Checking for hostile full web pages is already being done. McAfee SiteAdvisor was the first to do that, then Google copied them. Our "bottom feeder filter", SiteTruth, does some of that too, although it throws out far more sites than McAfee or Google do, just by insisting that some identifiable business stand behind any page that looks commercial.
Google's revenue model depends, to some extent, on those "bottom feeder" sites: all those anonymous "landing pages", "directory pages", "made for AdWords pages", and similar junk. Those things bring in substantial AdWords revenue, although they don't usually generate much in the way of sales for advertisers. Throwing them out of the "Google Content Network" would cut Google's ad income. This is where "don't be evil" collides with Google's profitability.
This looks like a solveable problem, but the solution will come from the security companies, not the search companies. The search companies can't afford to fix it.
The choke point: distribution sites by quux4 · 2008-02-17 18:54 · Score: 2, Interesting

In the 10 months of data the researchers used, Google found 9,340 distribution sites. The other 180,000 sites simply redirect you to the the distribution site, which is where you download the malware.

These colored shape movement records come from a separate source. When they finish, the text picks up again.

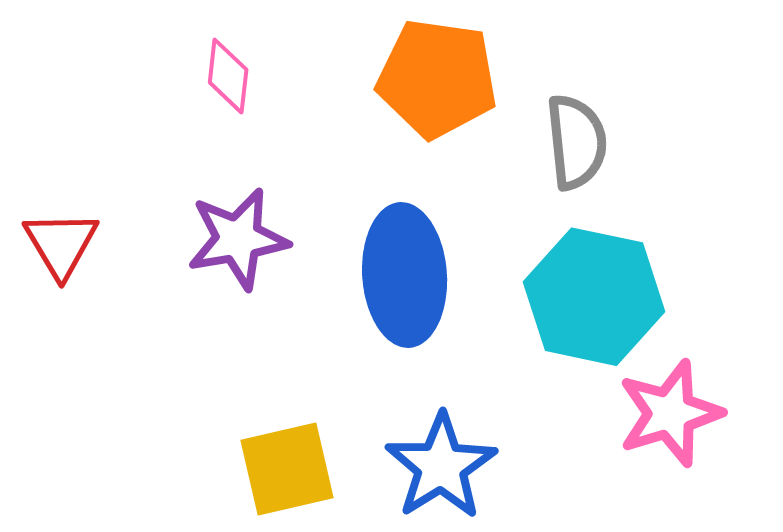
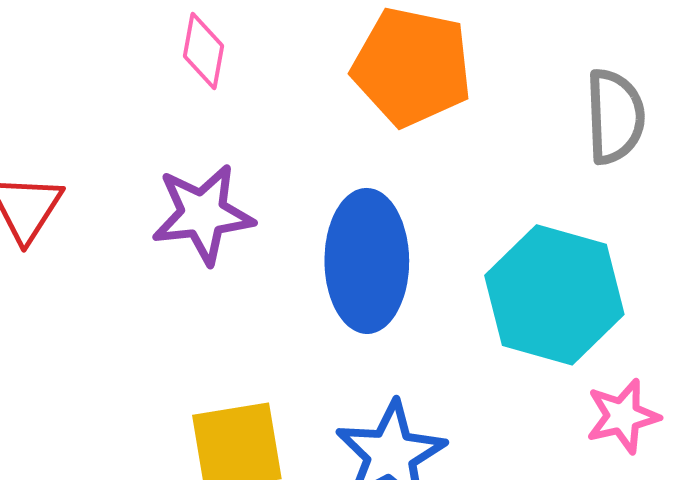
gray semicircle: (576, 142) -> (615, 116), moved
pink star: (670, 413) -> (623, 416), size x0.7

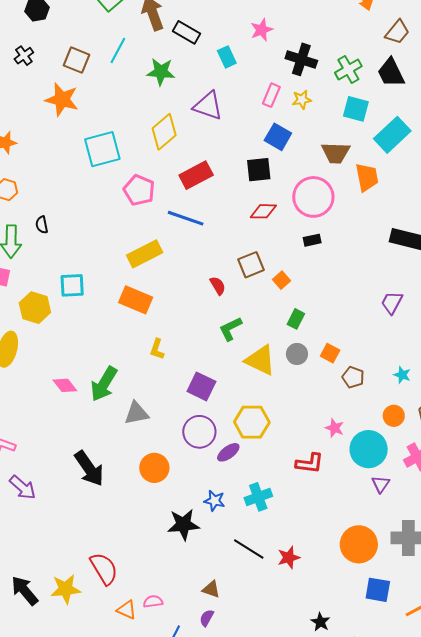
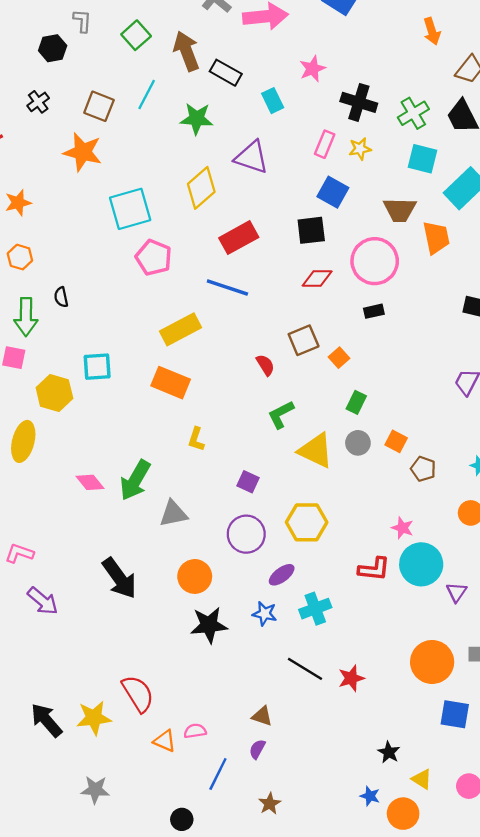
pink pentagon: (139, 190) -> (154, 258), moved
purple square: (201, 386) -> (248, 482), size x0.7
cyan circle: (369, 449) -> (421, 564), moved
purple ellipse: (228, 452) -> (282, 575), moved
black star: (183, 525) -> (209, 625), moved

It gets better - those 9340 distribution sites are under the aegis of only 500 autonomous systems. Which means Google could send their list to those 500 AS's - and each would have (on average) around 20 malware sites to clean up. After this, Google could keep notifying AS's of the distribution sites found (less than a thousand a month).

Looks like a very measurable and approacheable problem now! I can't wait for Google's spam report. (They are working on one, aren't they?)
Re:Search engine ranking by darthflo · 2008-02-18 00:07 · Score: 3, Informative

The GoogleBot doesn't execute JavaScript. Google listing any content from a given site means it does, to a certain point, degrade gracefully.

Also, what's your problem with JavaScript? If you ever used the Google front page (instead of your browser's quick search function or /search?q=your+query), you probably didn't mind not having to click into that textbox, now did you? JavaScript can cause some problems, but implemented sensibly (by the browser devs) it is no security threat and used responsibly (by web devs) has great benefits.